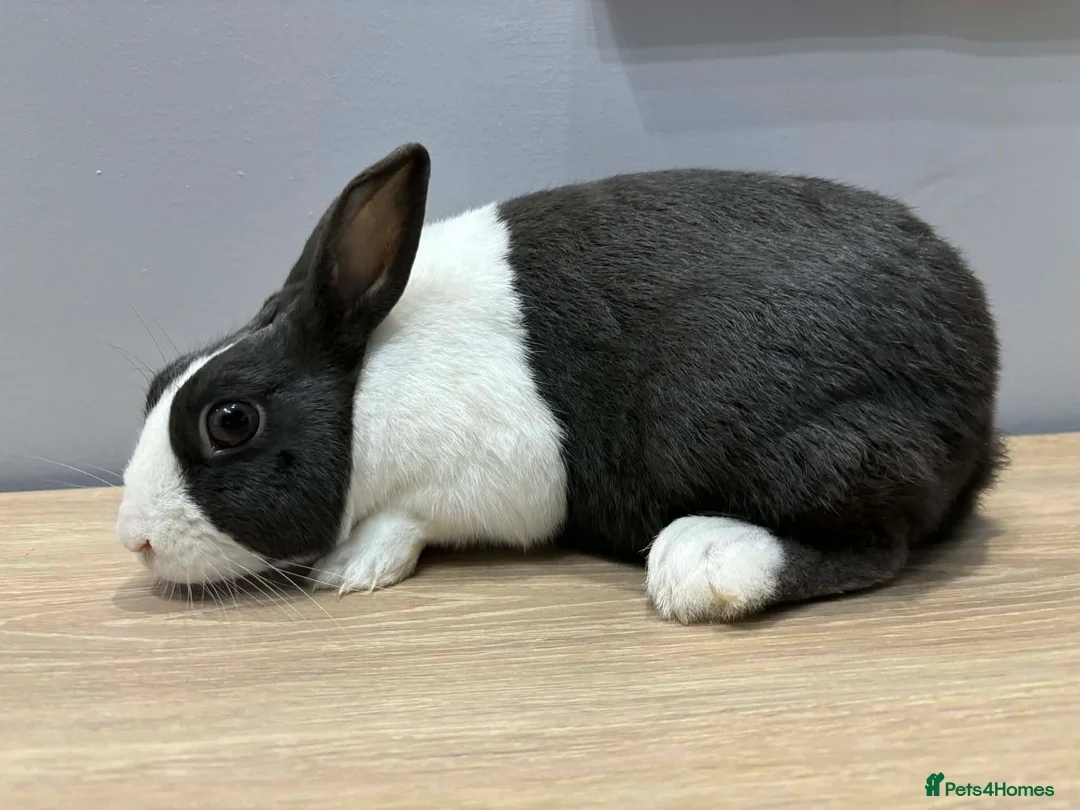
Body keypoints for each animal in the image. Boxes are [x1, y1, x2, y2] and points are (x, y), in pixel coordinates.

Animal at [116, 142, 1004, 622]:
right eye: (156, 384)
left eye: (231, 421)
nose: (135, 540)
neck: (365, 383)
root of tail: (978, 387)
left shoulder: (473, 482)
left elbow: (405, 522)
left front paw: (350, 569)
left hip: (821, 449)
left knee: (876, 546)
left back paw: (706, 561)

--

Work required: Report back each line of the entries that holds the string "left".

Response:
left eye: (231, 421)
left shoulder: (473, 482)
left elbow: (405, 522)
left front paw: (350, 569)
left hip: (821, 449)
left knee: (876, 546)
left back paw: (706, 561)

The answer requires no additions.